If CADDER's want to compete as entertainment, they should sponsor NASCAR designs or robot fighting or I'd pay for an upgrade just to see a greek wrestling match between Carl Weiss and John McElleny.

I agree with Mike. A CAD/BIM competition sounds good in theory but in reality I just don't see how it could be accomplished fairly. It's not like putting 6 races on a line and telling them to run 100 yards that way and whoever crosses the line first wins.

A CAD/BIM competition would need to consider end user needs (design, drafting, modeling, engineering, etc.) and differing industry needs (residential, commercial, industrial, government, etc.). The choices are too varied.

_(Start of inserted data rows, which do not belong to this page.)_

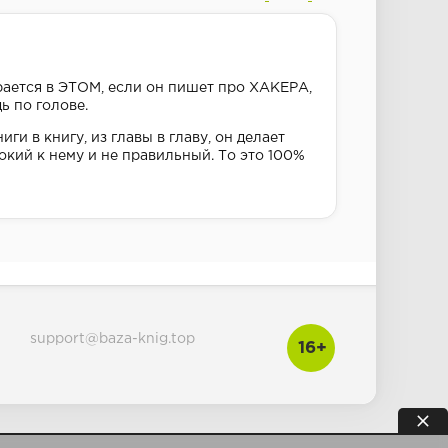
рается в ЭТОМ, если он пишет про ХАКЕРА,
ь по голове.
ги в книгу, из главы в главу, он делает
окий к нему и не правильный. То это 100%
support@baza-knig.top
16+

Now if you had a challenge that was for say residential programs and the goal was to complete a 3D model, construction documents, and bill of materials output on a 1-Story, 2,000 s.f. house then you might have a chance but how do you gauge who takes part and who gets to run each competitors program. A demo jock from each firm, a medium level user or a beginner? Again, too many variables to get an accurate end result.

I think in the CAD/BIM world it will remain up to the user to do their homework on if the sales person is blowing smoke up their skirt (just b/c its new doesn't mean its good) or is it the real deal and even if it is real is it a good fit for resolving their needs?

Cad challenges are hard because companies buy cad systems for different reasons. An ID company may be looking for good surfacing, A machne design company may want automation.
A competition needs to look at the things that each user encounters while using the Cad software.
I represented a couple of CAD companies in the past, and the most common problem encountered when asking customers was always related to Changes.
Now that i have this model how easy is it to change.
What features fail when i change it, and how much training do i need to understand how to fix it.
The industry has changed from expert CAD users to Casual users.
This is why so many mid range systems poped up, CAD users just dont sit behind the tube 8 hours a day anymore, they have many tasks to perform.
Customers should really challenge the CAD vendors to really examine the problems they have now and how the new CAD package can address it.